2. The admissions register of the asylum of Saint-Paul-de-Mausole contains the medical report sent by Dr Urpar from Arles about Van Gogh. He stated that Van Gogh ‘suffered an attack of acute mania with generalised delirium. At that time he cut off his ear. At present his condition has greatly improved, but he nevertheless thinks it helpful to be cared for in a mental asylum’ (a été atteint il y a six mois de Manie aiguë avec délire généralisé. À cette époque il s’est coupé l’oreille. Actuellement son état s’est beaucoup amélioré, mais cependant il lui paraît utile d’être soigné dans un asile d’aliénés.) The asylum’s physician, Dr Peyron, examined Van Gogh and recorded his findings on 9 and 25 May 1889. On 9 May 1889 he wrote in the admissions register: ‘I consider that Mr Van Gogh is subject to attacks of epilepsy, separated by long intervals, and that it is advisable to place him under long-term observation in the institution.’ (J’estime ... que M. Van Gogh est sujet à des attaques d’Epilepsie fort éloignées les unes des autres et qu’il y a lieu de le soumettre à une observation prolongée dans l’établissement.) See Documentation, 8 May 1889.
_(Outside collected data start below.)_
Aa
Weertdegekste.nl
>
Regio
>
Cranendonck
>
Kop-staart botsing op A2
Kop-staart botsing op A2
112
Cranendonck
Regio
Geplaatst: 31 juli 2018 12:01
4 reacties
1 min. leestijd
3. In letter 774 of 21 May, Theo confirmed that he had received this consignment several days earlier.
4. Irises (F 608 / JH 1691 [2787]).
5. Lilacs (F 579 / JH 1692 [2788]).
a. Read: ‘distrait’.
b. Read: ‘gauche’.
6. Jo’s letter was letter 771.
7. By ‘this terrible attack’ Van Gogh is probably referring to his first attack of mental illness, during which he cut off his left ear. For subsequent attacks, see letter 750, n. 4.
8. For this quotation from Voltaire’s Candide, see letter 568, n. 3.
9. After this Van Gogh crossed out an unfinished remark: ‘N’est ce pas Currer Bell’ (Isn’t it Currer Bell?).
c. Read: ‘douteux’.
10. On 25 May 1889 Jo wrote to her sister Mien: ‘If only I could always make Theo happy then all is well. But Vincent keeps coming [back], Vincent who doesn’t share in happiness and contentment because it’s better to wear out than to rust out – work, struggle, and he’s so instilled that in Theo. His letters from Saint-Rémy are sad, yet he feels rather content, paints a lot – but what he says about all those lunatics around him – about accepting his fate – gives me pain. What will ever become of it?’ (FR b4288).
11. Saint-Rémy lies at the foot of the Alpilles, a small massif.